Rapid AI MVP Product Development
How to move from a program increment mindset to short-term ROI in AI product development
Introduction
Large companies often approach the development of transformational AI MVPs in hefty platform builds and/or lengthy program increments. While my work has been mostly in financial services and health care, I would venture to guess that a lot of industries outside of tech plan non-trivial AI/ML products in the same way. That is, there is a lot of strategizing with a ton of decks, wireframes, rounds of user research, and meetings. Once a vision is set forth, multiple implementation squads run in parallel, and the build effort may take months before hypotheses can be tested as to whether the proposed intelligence will actually provide the product with a source of competitive advantage. With typical software development projects, the time for feedback on product features can be gathered almost instantaneously after each sprint, but that’s not possible with AI/ML products early in the MVP cycle. Read on to learn why and what can be done to improve how AI MVPs first launch.
AI MVP building blocks
My AI firm is in its infancy, and one of the challenges I faced is how to define and build an MVP to search for product-market fit. Initially, since I thought AI/ML would be at the heart of my competitive advantage, I thought that I would need several quality AI/ML capabilities in my MVP. But, then I watched a video from Y Combinator’s Start Up School describing why that’s a terrible idea outside of specific, long runway product domains such as space exploration or drug development. And tactically speaking, drawn-out AI MVP design and build cycles actually become a lot harder to plan for once you decompose the basic requirement of any successful data science or research project: quality data.

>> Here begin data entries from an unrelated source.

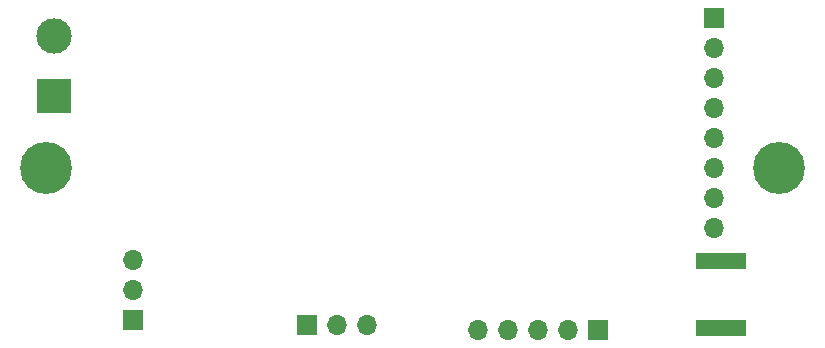
<source format=gbr>
%TF.GenerationSoftware,KiCad,Pcbnew,(6.0.1)*%
%TF.CreationDate,2023-03-06T20:27:37-05:00*%
%TF.ProjectId,PCBFiles_Node,50434246-696c-4657-935f-4e6f64652e6b,rev?*%
%TF.SameCoordinates,Original*%
%TF.FileFunction,Soldermask,Bot*%
%TF.FilePolarity,Negative*%
%FSLAX46Y46*%
G04 Gerber Fmt 4.6, Leading zero omitted, Abs format (unit mm)*
G04 Created by KiCad (PCBNEW (6.0.1)) date 2023-03-06 20:27:37*
%MOMM*%
%LPD*%
G01*
G04 APERTURE LIST*
%ADD10R,3.000000X3.000000*%
%ADD11C,3.000000*%
%ADD12C,4.400000*%
%ADD13R,1.700000X1.700000*%
%ADD14O,1.700000X1.700000*%
%ADD15R,4.200000X1.350000*%
G04 APERTURE END LIST*
D10*
%TO.C,J1*%
X48200000Y-92140000D03*
D11*
X48200000Y-87060000D03*
%TD*%
D12*
%TO.C,H1*%
X109600000Y-98300000D03*
%TD*%
D13*
%TO.C,J4*%
X94240000Y-111960000D03*
D14*
X91700000Y-111960000D03*
X89160000Y-111960000D03*
X86620000Y-111960000D03*
X84080000Y-111960000D03*
%TD*%
D12*
%TO.C,H2*%
X47500000Y-98300000D03*
%TD*%
D13*
%TO.C,J2*%
X69600000Y-111575000D03*
D14*
X72140000Y-111575000D03*
X74680000Y-111575000D03*
%TD*%
D15*
%TO.C,J7*%
X104700000Y-106145000D03*
X104700000Y-111795000D03*
%TD*%
D13*
%TO.C,J5*%
X54900000Y-111180000D03*
D14*
X54900000Y-108640000D03*
X54900000Y-106100000D03*
%TD*%
D13*
%TO.C,J3*%
X104100000Y-85600000D03*
D14*
X104100000Y-88140000D03*
X104100000Y-90680000D03*
X104100000Y-93220000D03*
X104100000Y-95760000D03*
X104100000Y-98300000D03*
X104100000Y-100840000D03*
X104100000Y-103380000D03*
%TD*%
M02*

</source>
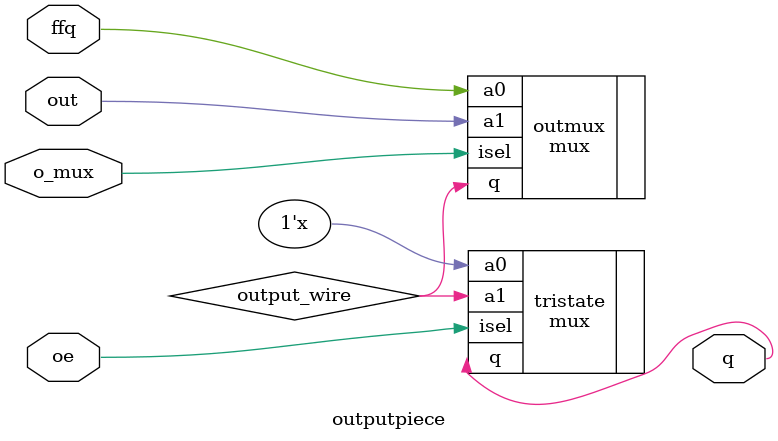
<source format=v>
`include "mux.v"

module outputpiece(
  input o_mux,
  input out, ffq, oe,
  output q
);

  wire output_wire;

  mux outmux(
    .isel(o_mux),
    .a0(ffq),
    .a1(out),
    .q(output_wire)
  );

  mux tristate(
    .isel(oe),
    .a0(1'bz),
    .a1(output_wire),
    .q(q)
  );
endmodule

</source>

Andrew Ng, the well-known deep learning scholar from Stanford, proposed a simple, yet effective model for successful AI products. First, the product vision must be defined well enough to attract users. But then users, as they use the app, create data upon which models can be trained. Then, model insights can be brought back into the product to increase utility for users, thereby informing next steps of the product strategy and encouraging new users to join (or existing users to broaden their use). This is a virtuous cycle that can result in competitive advantage for AI products. (The diagram below reflects some of my enhancements.)
If you’re lucky enough to be in this virtuous cycle already, then congrats! But what if you’re not? How do we get it going in the MVP’s initial stages? According to YC’s school of thought, product management, software engineers, and data scientists will need to work closely to design and build an MVP within a couple of months max.
Tackling the rapid AI MVP
Let’s first assume that everyone is already on the same page regarding what problem the product is solving. Next, we need to hypothesize how intelligence can be helpful in solving the user’s needs. This can be in terms of recommendations, behavioral nudges, orchestrated journey steps, etc. Product managers can vet these ideas with actual users in wireframes and clickable prototypes, and data scientists should work with UX folks to understand how the proposed model results will appear in the experience. Additionally, data scientists can partner with domain experts to use creative thinking and social science (and other) theories to extrapolate data requirements.

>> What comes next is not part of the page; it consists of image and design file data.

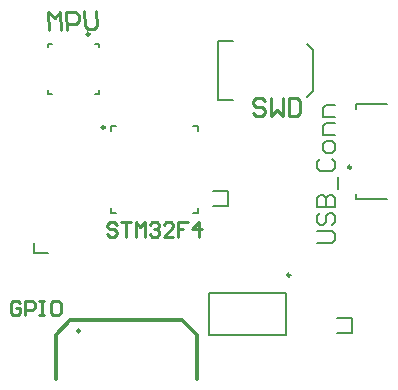
<source format=gbr>
%TF.GenerationSoftware,Altium Limited,Altium Designer,24.4.1 (13)*%
G04 Layer_Color=65535*
%FSLAX45Y45*%
%MOMM*%
%TF.SameCoordinates,9860FC65-6E59-49BE-95FE-00A45DA03842*%
%TF.FilePolarity,Positive*%
%TF.FileFunction,Legend,Top*%
%TF.Part,Single*%
G01*
G75*
%TA.AperFunction,NonConductor*%
%ADD14C,0.25400*%
%ADD49C,0.25000*%
%ADD50C,0.20000*%
%ADD51C,0.17500*%
%ADD52C,0.30000*%
%ADD53C,0.19000*%
D14*
X644288Y456328D02*
G03*
X644288Y456328I-10270J0D01*
G01*
X140374Y690368D02*
X120381Y710361D01*
X80394D01*
X60400Y690368D01*
Y610393D01*
X80394Y590400D01*
X120381D01*
X140374Y610393D01*
Y650380D01*
X100387D01*
X180361Y590400D02*
Y710361D01*
X240342D01*
X260335Y690368D01*
Y650380D01*
X240342Y630387D01*
X180361D01*
X300322Y710361D02*
X340309D01*
X320316D01*
Y590400D01*
X300322D01*
X340309D01*
X460271Y710361D02*
X420284D01*
X400290Y690368D01*
Y610393D01*
X420284Y590400D01*
X460271D01*
X480264Y610393D01*
Y690368D01*
X460271Y710361D01*
X955374Y1355368D02*
X935381Y1375361D01*
X895394D01*
X875400Y1355368D01*
Y1335374D01*
X895394Y1315381D01*
X935381D01*
X955374Y1295387D01*
Y1275394D01*
X935381Y1255400D01*
X895394D01*
X875400Y1275394D01*
X995361Y1375361D02*
X1075335D01*
X1035348D01*
Y1255400D01*
X1115322D02*
Y1375361D01*
X1155309Y1335374D01*
X1195297Y1375361D01*
Y1255400D01*
X1235284Y1355368D02*
X1255277Y1375361D01*
X1295264D01*
X1315258Y1355368D01*
Y1335374D01*
X1295264Y1315381D01*
X1275270D01*
X1295264D01*
X1315258Y1295387D01*
Y1275394D01*
X1295264Y1255400D01*
X1255277D01*
X1235284Y1275394D01*
X1435219Y1255400D02*
X1355245D01*
X1435219Y1335374D01*
Y1355368D01*
X1415225Y1375361D01*
X1375238D01*
X1355245Y1355368D01*
X1555180Y1375361D02*
X1475206D01*
Y1315381D01*
X1515193D01*
X1475206D01*
Y1255400D01*
X1655148D02*
Y1375361D01*
X1595167Y1315381D01*
X1675141D01*
X382169Y3001111D02*
X377842Y3153400D01*
X430047Y3104079D01*
X479369Y3156285D01*
X483695Y3003995D01*
X534458Y3005437D02*
X530132Y3157726D01*
X606276Y3159890D01*
X632379Y3135229D01*
X633821Y3084466D01*
X609160Y3058363D01*
X533016Y3056200D01*
X682421Y3162053D02*
X686026Y3035145D01*
X712129Y3010485D01*
X762892Y3011927D01*
X787552Y3038029D01*
X783947Y3164937D01*
X2206967Y2404859D02*
X2181576Y2430251D01*
X2130792D01*
X2105400Y2404859D01*
Y2379467D01*
X2130792Y2354075D01*
X2181576D01*
X2206967Y2328683D01*
Y2303292D01*
X2181576Y2277900D01*
X2130792D01*
X2105400Y2303292D01*
X2257751Y2430251D02*
Y2277900D01*
X2308534Y2328683D01*
X2359318Y2277900D01*
Y2430251D01*
X2410102D02*
Y2277900D01*
X2486277D01*
X2511669Y2303292D01*
Y2404859D01*
X2486277Y2430251D01*
X2410102D01*
D49*
X855000Y2180000D02*
G03*
X855000Y2180000I-12500J0D01*
G01*
X2940000Y1842500D02*
G03*
X2940000Y1842500I-12500J0D01*
G01*
X725000Y2970000D02*
G03*
X725000Y2970000I-12500J0D01*
G01*
X2425000Y929500D02*
G03*
X2425000Y929500I-12500J0D01*
G01*
D50*
X907500Y1455000D02*
X950000D01*
X907500D02*
Y1497500D01*
X1605000Y1455000D02*
X1647500D01*
Y1497500D01*
Y2152500D02*
Y2195000D01*
X1605000D02*
X1647500D01*
X907500D02*
X950000D01*
X907500Y2152500D02*
Y2195000D01*
X2977500Y1570500D02*
X3245000D01*
X2977500Y2379500D02*
X3245000D01*
X2977500Y2332500D02*
Y2379500D01*
Y1570500D02*
Y1617500D01*
X802500Y2460000D02*
Y2492500D01*
X770000Y2460000D02*
X802500D01*
X372500D02*
X405000D01*
X372500D02*
Y2492500D01*
Y2857500D02*
Y2890000D01*
X405000D01*
X802500Y2857500D02*
Y2890000D01*
X770000D02*
X802500D01*
X1737250Y775250D02*
X2387750D01*
X1737250Y424750D02*
Y775250D01*
Y424750D02*
X2387750D01*
Y775250D01*
X254427Y1115715D02*
Y1205000D01*
Y1115715D02*
X377500D01*
D51*
X2564500Y2436500D02*
X2614500Y2486500D01*
Y2836500D01*
X2564500Y2886500D02*
X2614500Y2836500D01*
X1814500Y2411500D02*
Y2911500D01*
Y2411500D02*
X1939500D01*
X1814500Y2911500D02*
X1939500D01*
X2822215Y564715D02*
X2947500D01*
Y435285D02*
Y564715D01*
X2822215Y435285D02*
X2947500D01*
X1772215Y1510285D02*
X1897500D01*
Y1639715D01*
X1772215D02*
X1897500D01*
D52*
X437500Y50000D02*
Y425000D01*
X562500Y550000D01*
X1512500D01*
X1637500Y425000D01*
Y50000D02*
Y425000D01*
D53*
X2653258Y1203999D02*
X2780216D01*
X2805608Y1229391D01*
Y1280175D01*
X2780216Y1305567D01*
X2653258D01*
X2678649Y1457917D02*
X2653258Y1432525D01*
Y1381742D01*
X2678649Y1356350D01*
X2704041D01*
X2729433Y1381742D01*
Y1432525D01*
X2754825Y1457917D01*
X2780216D01*
X2805608Y1432525D01*
Y1381742D01*
X2780216Y1356350D01*
X2653258Y1508701D02*
X2805608D01*
Y1584876D01*
X2780216Y1610268D01*
X2754825D01*
X2729433Y1584876D01*
Y1508701D01*
Y1584876D01*
X2704041Y1610268D01*
X2678649D01*
X2653258Y1584876D01*
Y1508701D01*
X2831000Y1661052D02*
Y1762619D01*
X2678649Y1914969D02*
X2653258Y1889578D01*
Y1838794D01*
X2678649Y1813402D01*
X2780216D01*
X2805608Y1838794D01*
Y1889578D01*
X2780216Y1914969D01*
X2805608Y1991145D02*
Y2041928D01*
X2780216Y2067320D01*
X2729433D01*
X2704041Y2041928D01*
Y1991145D01*
X2729433Y1965753D01*
X2780216D01*
X2805608Y1991145D01*
Y2118104D02*
X2704041D01*
Y2194279D01*
X2729433Y2219671D01*
X2805608D01*
Y2270454D02*
X2704041D01*
Y2346630D01*
X2729433Y2372022D01*
X2805608D01*
%TF.MD5,98a1b6dd08f07bc4fd05b688894ab658*%
M02*

</source>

In terms of implementation plan (also illustrated below):
Begin with business architecture decomposition to determine what kinds of intelligence your app may benefit from. Create your product features as usual.

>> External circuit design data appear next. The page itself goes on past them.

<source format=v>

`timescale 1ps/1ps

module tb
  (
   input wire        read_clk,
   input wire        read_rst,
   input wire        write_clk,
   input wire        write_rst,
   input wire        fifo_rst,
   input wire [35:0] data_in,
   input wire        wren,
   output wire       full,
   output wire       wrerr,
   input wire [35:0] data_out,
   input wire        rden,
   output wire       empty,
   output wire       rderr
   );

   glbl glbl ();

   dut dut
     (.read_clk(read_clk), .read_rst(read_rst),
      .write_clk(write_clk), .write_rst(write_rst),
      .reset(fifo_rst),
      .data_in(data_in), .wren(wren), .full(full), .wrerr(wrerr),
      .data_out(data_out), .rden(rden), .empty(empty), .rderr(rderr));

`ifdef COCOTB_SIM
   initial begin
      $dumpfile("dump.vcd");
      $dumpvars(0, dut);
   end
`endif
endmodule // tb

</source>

Work these product features into UX screens (wireframes and/or clickable prototypes). Instead of building in actual intelligence (because you probably don’t have the right data), allude to how the app can be built to be smarter, but importantly, capture the data requirements for that intelligence to be possible
Don’t train any models at this point. Instead, data scientists should work with domain experts at this time to brainstorm data requirements. At the same time, test the utility of the product features through the UX. Does the product as designed appear likely to attract users based on qualitative feedback? If the answer is no, then iterate until you get some users interested in the product
After users start using the live product, carve out one or two simple models to deploy. This will give your data scientists and ML engineers an opportunity to test out the MVP’s AI/ML architecture without worrying too much about complex data processing pipelines
Begin A/B tests on the app to determine if the product really does benefit from the hypothesized intelligence. Preferably you’ll have enough data to start quantitative testing, but qualitative feedback is helpful, too. At this point, if the results are not promising, you may need better data or better models — but more likely, you may need to iterate on the AI/ML value proposition. Probing the value proposition is key to making sure your competitive advantage materializes down the road.
With this approach, within a few months rather than a year, you should know whether your AI product will be as successful as you envision.